Sunday, November 13, 2011

Back out in the countryside


I’ve been back in Honduras since Friday, November 4. Finally, on Thursday, November 11, I got back out into the countryside.

A group is coming from St. Thomas Aquinas Church on November 17 and I have to make sure everything is prepared. This included a few visits to places where they will be staying or visiting. I could, of course, have tried to do all this over the phone, but it actually works better to spend the time visiting the communities – partly to make sure I get things straight and partly because it is always good to have face to face meeting with folks.

The St. Thomas group will spend three days in Quebraditas – the town with the pink church.
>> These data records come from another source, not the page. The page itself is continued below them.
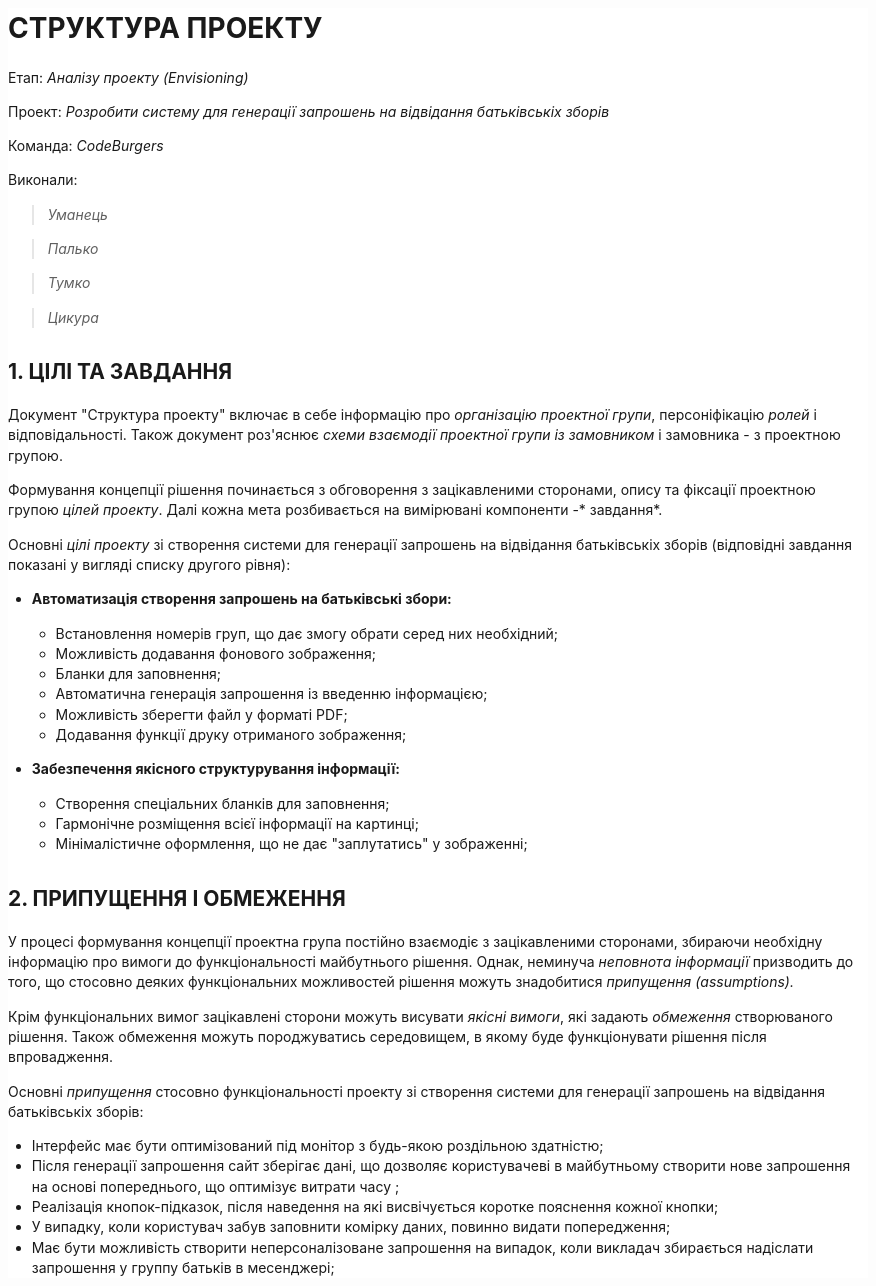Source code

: # СТРУКТУРА ПРОЕКТУ

Етап: *Аналізу проекту (Envisioning)*

Проект: *Розробити систему для генерації запрошень на відвідання батьківськіх зборів*

Команда: *CodeBurgers*

Виконали:
>*Уманець*

>*Палько*

>*Тумко*

>*Цикура*

## **1. ЦІЛІ ТА ЗАВДАННЯ**

Документ "Структура проекту" включає в себе інформацію про *організацію проектної групи*, персоніфікацію *ролей* і відповідальності. Також документ роз'яснює *схеми взаємодії проектної групи із замовником* і замовника - з проектною групою.

Формування концепції рішення починається з обговорення з зацікавленими сторонами, опису та фіксації проектною групою *цілей проекту*. Далі кожна мета розбивається на вимірювані компоненти -* завдання*.

Основні *цілі проекту* зі створення системи для генерації запрошень на відвідання батьківськіх зборів (відповідні завдання показані у вигляді списку другого рівня): 
- **Автоматизація створення запрошень на батьківські збори:**
   - Встановлення номерів груп, що дає змогу обрати серед них необхідний;
   - Можливість додавання фонового зображення;
   - Бланки для заповнення;
   - Автоматична генерація запрошення із введенню інформацією;
   - Можливість зберегти файл у форматі PDF;
   - Додавання функції друку отриманого зображення;

- **Забезпечення якісного структурування інформації:**
   - Створення спеціальних бланків для заповнення;
   - Гармонічне розміщення всієї інформації на картинці;
   - Мінімалістичне оформлення, що не дає "заплутатись" у зображенні;

## **2. ПРИПУЩЕННЯ І ОБМЕЖЕННЯ**
У процесі формування концепції проектна група постійно взаємодіє з зацікавленими сторонами, збираючи необхідну інформацію про вимоги до функціональності майбутнього рішення. Однак, неминуча *неповнота інформації* призводить до того, що стосовно деяких функціональних можливостей рішення можуть знадобитися *припущення (assumptions).* 

Крім функціональних вимог зацікавлені сторони можуть висувати *якісні вимоги*, які задають *обмеження* створюваного рішення. Також обмеження можуть породжуватись середовищем, в якому буде функціонувати рішення після впровадження.

Основні *припущення* стосовно функціональності проекту зі створення системи для генерації запрошень на відвідання батьківськіх зборів: 
- Інтерфейс має бути оптимізований під монітор з будь-якою роздільною здатністю;
- Після генерації запрошення сайт зберігає дані, що дозволяє користувачеві в майбутньому створити нове запрошення на основі попереднього, що оптимізує витрати часу ; 
- Реалізація кнопок-підказок, після наведення на які висвічується коротке пояснення кожної кнопки;
- У випадку, коли користувач забув заповнити комірку даних, повинно видати попередження;
- Має бути можливість створити неперсоналізоване запрошення на випадок, коли викладач збирається надіслати запрошення у группу батьків в месенджері;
They’ll be working with the people of the town to build a latrine and a pila, a water basin, for the church grounds.

The pink church of San José in Quebraditas

 I had expected that things would not be underway and I’d have to put a spark under the people. Oh me, of little faith. Delmi had been arranging things and even had a list of what we needed to purchase before the project begins. We also talked about where people would stay and meals. It was a very fruitful meeting.

I left with six oranges and a dozen mandarins. It’s that season, I ate three mandarins on the road – the best mandarins I’ve had.

Friday and Saturday I went out to the meetings for two of the zones of the parish – Zona San Miguel (formerly zone 2) and Zona San Francisco (formerly zone 3). Zone 2 seems to have a lot of problems, probably exacerbated by the poverty of the zone. Zone 3, though it is the farthest from the parish, is where I have been concentrating my efforts. It has it problems but it does seem to have a more active and participative ministry than some other parts of the parish.  Some communities also seem to be a little more well off than the others.

It was raining on Saturday when I sent out to the meeting in El Zapote de Santa Rosa. At 1 pm when it was finished the rain had stopped but the fog was think. I could see about 200 feet on the road ahead of me, but looking out to the fields and valleys on the side of the road all I could see was the thick soup of a fog.  

My pickup (la bestia) in El Zapote - in the fog

Sunday I ended up going to Mass in Yaruconte, a town past Dolores. The road was bad because of all the rain and so it was four-wheel drive all the way. There had also been a landslide on the side of the mountain above the village.

Landslide on the hill above Yaruconte

Padre Efraín was celebrating the Mass and led a very participative homily. The first reading was on the good wife. He asked the men to speak about wives. I waited for the worst – but was totally surprised when one man told how his grandfather used to get up early in the morning and make coffee for his wife and himself. (In most cases women get up early to make the coffee and tortillas and begin to prepare breakfast.) Padre Efraîn asked him if he got up and made coffee. Meekly he said no.

Sunday Mass in Yaruconte

Padre Efraín talked a bit about machismo – the common sense of the superiority of men over women. He talked about a couple he knew who got married and said that the woman was not the slave in the family; the two of them were compañeros – companions – in their marriage.

Later in the homily, Padre Efraín talked about the importance of not having or using weapons in the villages. Violence affects many parts of life here in Honduras. Almost at once, one man piped up and said that they should not buy kids toy guns, because it gives them the wrong idea.

It was marvelous to hear these people speak forthrightly about real problems in their society.

Getting out to listen to these people and visit with them is a blessing.

1 comment:

Jim said...

Enjoy reading your blog John! If I can help in any way with the upcoming group let me know.